Pois bem, passo a análise da valoração negativa das circunstâncias.

Acerca da culpabilidade, urge elucidar que nesta circunstância deve o juiz dimensionar a culpabilidade pelo grau de intensidade da reprovação penal. Conceituando culpabilidade, leciona Ricardo Augusto Schimitt que esta:

“(…) é o grau de censura da ação ou omissão do réu que deve ser valorada a partir da existência de um plus de reprovação social de sua conduta. Está ligada a intensidade do dolo ou o grau de culpa do agente (...)”


Neste aspecto, é relevante pontuar que a culpabilidade, para fins do art. 59 do CP, deve ser compreendida como juízo de reprovabilidade sobre a conduta, apontando maior ou menor censurabilidade do comportamento do réu.

Para a sua adequada valoração devem ser levadas em consideração as especificidades fáticas do delito, bem como as condições pessoais do agente no contexto em que praticado o crime.

Compulsando a sentença, observo que a negativa da vetorial pelo magistrado revelou elementos genéricos que não demonstram a maior reprovabilidade do comportamento do réu, haja vista que o fato de cometer o crime em dia de chuva não guarda pertinência com a necessidade de maior privação da sua liberdade. 

Assim, não existe nos autos qualquer elemento que demonstre a necessidade de maior reprovação da conduta do acusado, razão pela qual afasto a utilização desta circunstância na fixação da pena-base.

No que diz respeito às circunstâncias do crime, segundo José Eulálio de Almeida, in Sentença Penal: doutrina, jurisprudência e prática, Belo Horizonte: Del Rey, 2002, "as circunstâncias do crime são elementos ou dados tidos como acessórios ou acidentais (accidentalia delicti), que cercam a ação delituosa e, embora não integrem ou componham a definição legal do tipo, exercem influência sobre a gradação da pena”.

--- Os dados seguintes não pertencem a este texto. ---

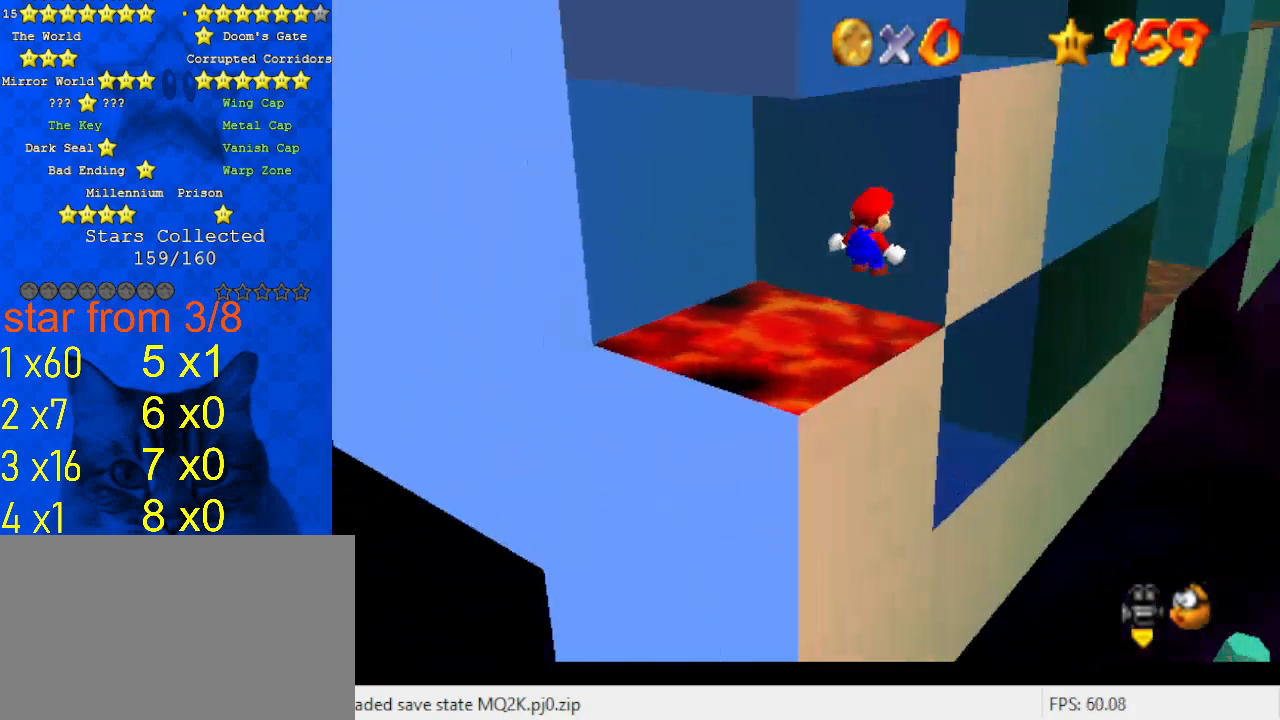
{"keys": ["down", "left"], "events": [[33, "up", "up"], [133, "right", "up"], [367, "down", "down"], [367, "left", "down"]]}
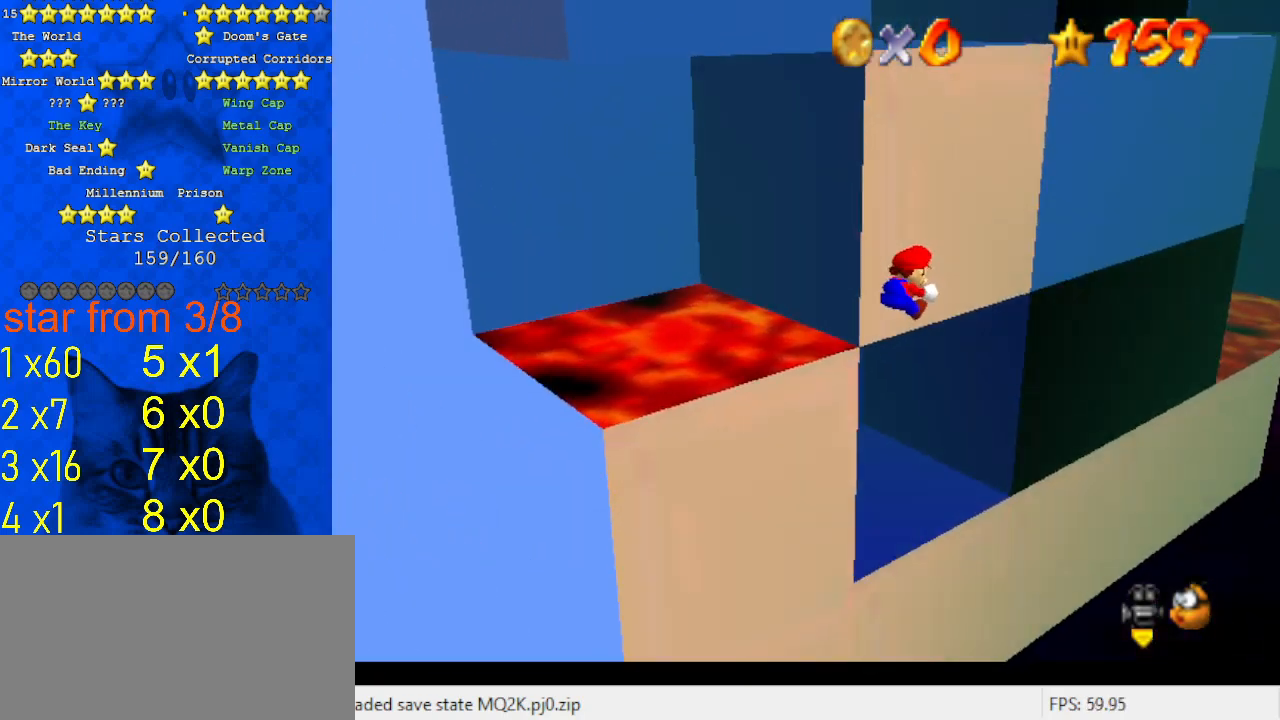
{"keys": ["a", "down", "left"], "events": [[67, "a", "down"], [67, "down", "up"], [200, "a", "up"], [267, "a", "down"], [367, "a", "up"], [467, "a", "down"], [500, "down", "down"]]}
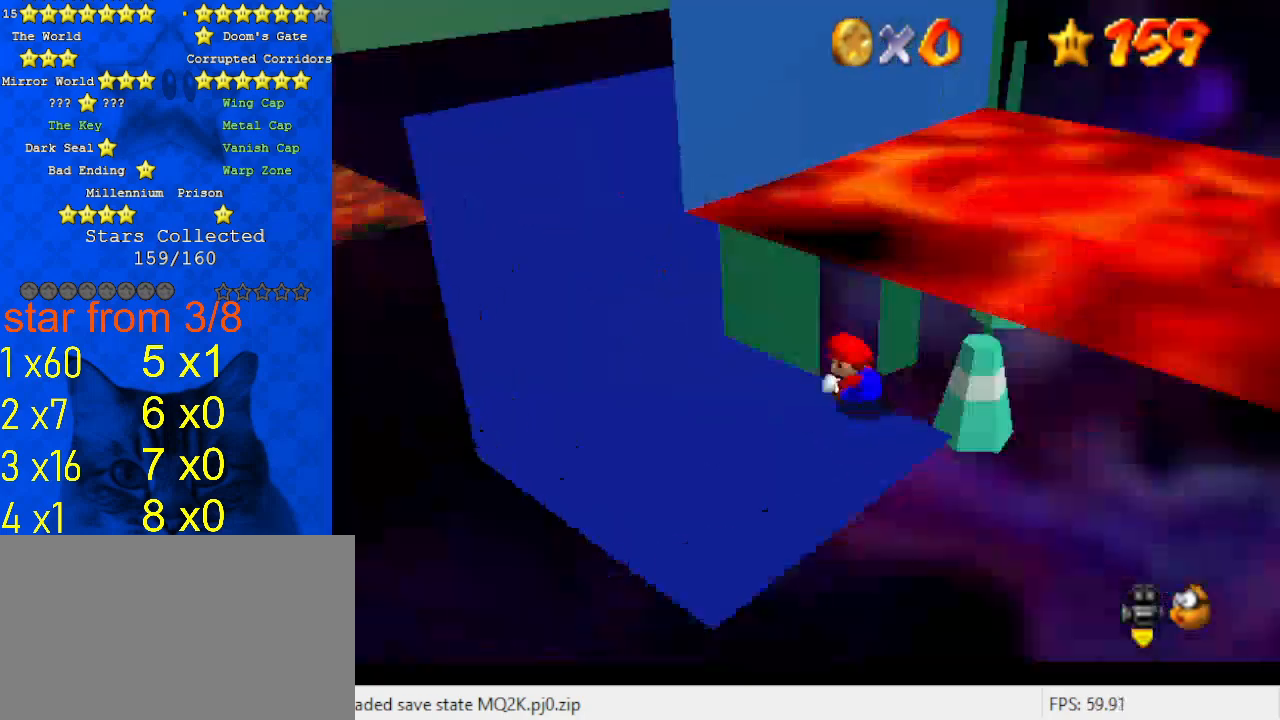
{"keys": ["down"], "events": [[100, "a", "up"], [300, "left", "up"]]}
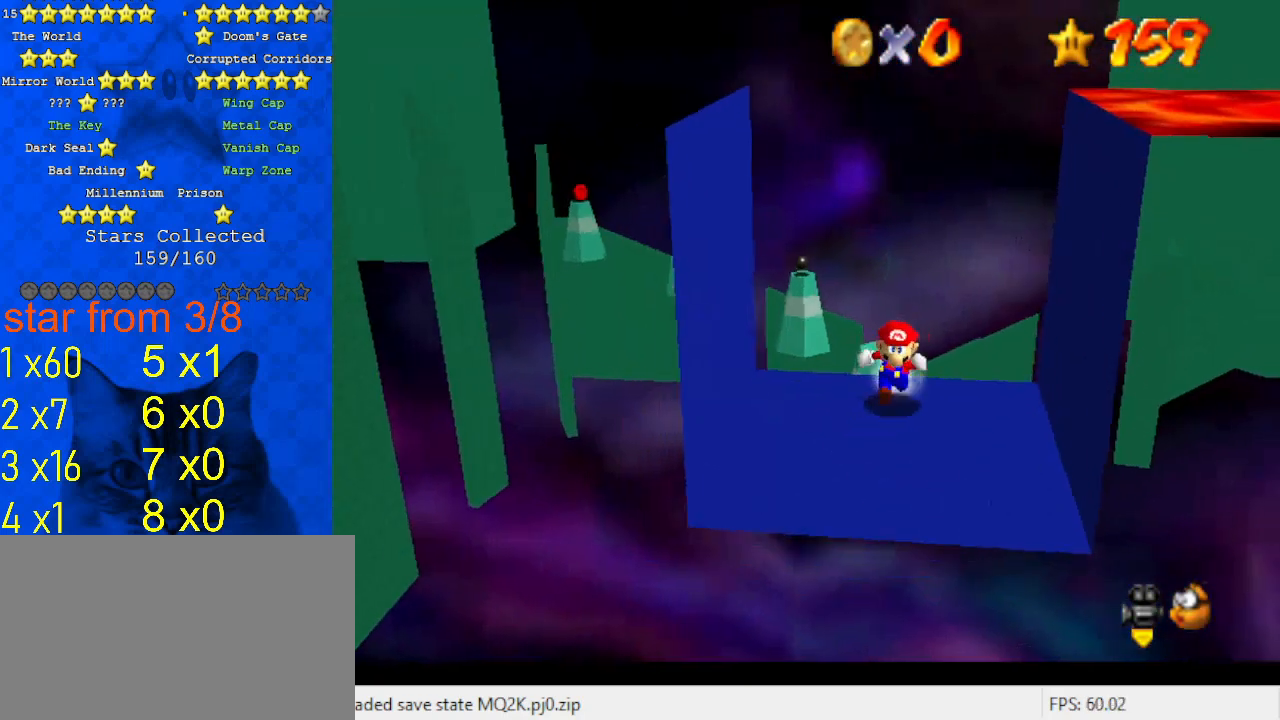
{"keys": ["down"], "events": [[167, "down", "up"], [167, "left", "down"], [200, "left", "up"], [200, "right", "down"], [267, "up", "down"], [300, "right", "up"], [300, "shift", "down"], [400, "up", "up"], [500, "down", "down"], [500, "shift", "up"]]}
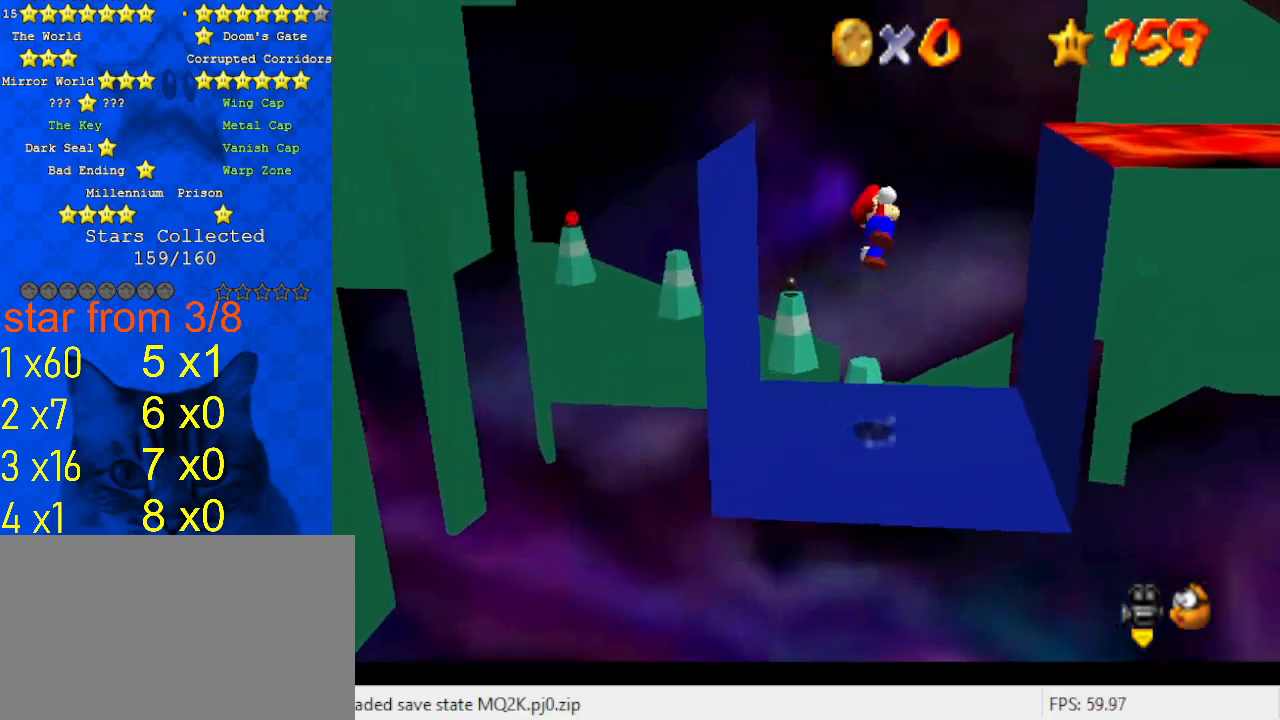
{"keys": ["down", "shift"], "events": [[33, "left", "down"], [133, "w", "down"], [167, "left", "up"], [267, "w", "up"], [500, "shift", "down"]]}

Trata-se, na verdade, de elementos acidentais que não participam da estrutura própria de cada tipo, mas que, conquanto alheios à configuração típica, influem sobre a quantidade punitiva para fins de agravá-la ou abrandá-la.

Assim, as circunstâncias da infração penal compreendem as particularidades do fato criminoso, devendo ser analisado, neste passo, o lugar do crime, o tempo de sua duração, o relacionamento existente entre o autor e vítima e a atitude assumida pelo delinquente no decorrer da realização do fato criminoso.

In casu, o fundamento apresentado pelo magistrado de piso é tido por idôneo, dado que o réu cometeu o crime em concurso de pessoas e não restou valorada essa circunstância, na terceira fase, como causa de aumento de pena. Assim, mantenho a negativa deste vetor.

Em relação às consequências do crime, os danos causados pela infração, ou as suas consequências, podem ser de ordem material ou moral, devendo o Juiz avaliar a menor ou maior intensidade da lesão jurídica causada à vítima ou a seus familiares.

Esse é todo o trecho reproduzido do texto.